In calculus, marginal revenue is often given as a function, like the one provided in our exercise: \( \frac{d r}{d x}=2-\frac{2}{(x+1)^{2}} \). This function tells us how much revenue changes with a slight change in the number of products sold, specifically in thousands of units. To find the total revenue over a range of production, like from 0 to 3, we integrate over that interval.

A Definite Integral represents the total accumulation of a quantity over an interval. In our context, it helps us calculate the total revenue generated by manufacturing and selling a certain number of units. If the integrand is the marginal revenue, then the definite integral of that function gives us the total revenue.

• The limits of the integral specify the interval over which we accumulate the quantity.
• The process involves integrating the marginal revenue function between the lower and upper limits, such as 0 and 3 in our case.

The definite integral that we set up from 0 to 3 thousand units is: \[ \int_{0}^{3} \left( 2 - \frac{2}{(x+1)^2} \right) \, dx. \]By evaluating this, we obtain the accumulated value of total revenue possible in thousands of dollars from these units.

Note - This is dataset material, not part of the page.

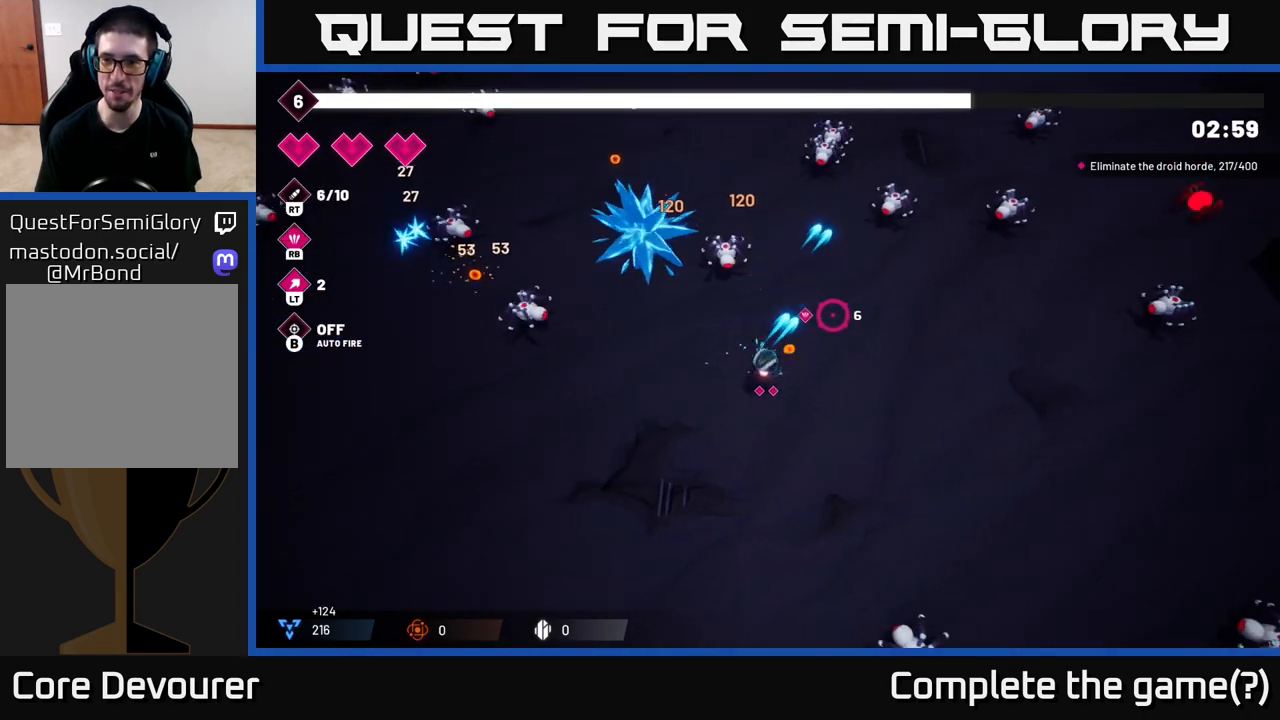
{"buttons": ["R2"], "left_stick": "right", "right_stick": "right", "events": [[167, "right_stick", "right"], [333, "R2", "down"]]}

The Substitution Method is a technique used in integration to simplify complex problems. Often known as 'u-substitution,' this method helps in transforming difficult integrals into more manageable ones. The basic idea is to choose a substitution that simplifies the integrand.

• To apply this, identify a part of the equation to substitute for a new variable, usually denoted by \( u \).
• This new substitution should turn the integral into a simpler form that is easier to solve.

In our exercise, we used substitution for the integral \( \int \frac{2}{(x+1)^2} \, dx \) by letting \( u = x+1 \), thus \( du = dx \). This gave us a simpler expression to integrate: \[ \int \frac{2}{u^2} \, du = -\frac{2}{u}. \]After integration, the substitution was reversed to express the solution in terms of the original variable, completing our integration step.